From our results, Ch improved LBW (p < 0.001) at 9 and 13 weeks of age, whereas the highest values of LBW were obtained by rabbits fed 0.5 ml g/kg level of Ch compared with the control or the other treatment groups. Chamomile oil improved (p < 0.001) LBW at nine and thirteen weeks of age during the fattening period of rabbits, whereas the highest values of live body weight occurred with a level of 0.5 ml g/kg Ch compared with the control or the other treatment groups. These findings are supported by those conducted by Hanna et al., 2008, Skomorucha and Sosnowka-Czajka, 2013. They reported that the body weight gain and feed consumption of fattening rabbits were significantly increased by 1.0% fennel or 0.75% chamomile inclusion in feed. The rabbits fed BD + 0.5 ml g/kg Ch had the highest feed intake during the whole period compared with the other groups. Our findings agree with those of Simonová et al. (2007), who found that Ch is a promising alternative for preventing and controlling bacterial and parasitic infections and improving the general health of rabbits . From our results, colistin improved rabbits’ performance when compared with control ones. Our result is parallel to that conducted by Kumar et al., (2020) who confirmed that colistin as a dietary supplementation improved the productivity of livestock.

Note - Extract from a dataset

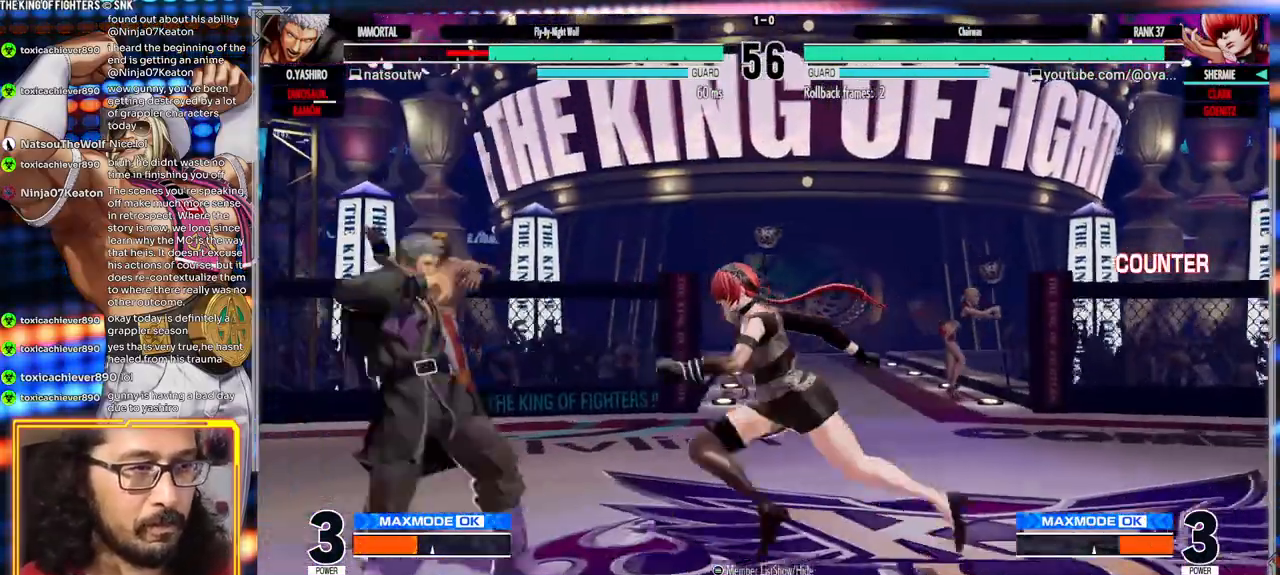
{"dt_ms": 500, "buttons": ["Y"], "left_stick": "center"}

The carcass traits were markedly affected by the addition of AN, GS and Ch, except the kidney %, while spleen and intestine weights% were lowered (p < 0.05 or 0.01) compared with the control. These results concur with Hajati et al. (2015), who concluded that GS dietary inclusion has no impact on the carcass properties of broiler chickens exposed to thermal stress. However, Brenes et al. (2010) noticed a marked decrease in the intestinal length of broiler chickens supplied with GS at 0.6, 1.8 and 3.6 g/kg feed. Also, Hassan et al. (2014b) found that the estimated carcass traits with the dietary GS inclusion of 1.0% GS increased only the weights before slaughter (p ≤ 0.05). Hassan et al. (2016) found that dietary GS increased carcass weight, hot carcass, and edible contents %, while non-edible contents were lowered (p ≤ 0.05) compared with control ones. Spleen and intestine weight % were lowered (p < 0.05) in rabbits fed Ch compared with control rabbits. These findings are in concur with El-Adawy et al. (2015), who found that the giblets weight% was not improved by the addition of medical and aromatic herbs, while liver weight significantly increased (p < 0.05). Radwan and Kkhalil, 2002, Hassan et al., 2004 concluded that the carcass properties differed between different treatments upon feeding rations with medical and aromatic herbs.

Conclusions

Our resultsconcluded that the dietary inclusion of grape seed oil and chamomile oil improved the productivity of growing rabbits than the control and antibiotic-treated groups. Grape seed and chamomile oils are recommended to be used as dietary supplementation for rabbits.

Funding

This study was supported by the Taif University Researchers Supporting Project (TURSP-2020/197), Taif University, Taif, Saudi Arabia.

Declaration of Competing Interest

The authors declare that they have no known competing financial interests or personal relationships that could have appeared to influence the work reported in this paper.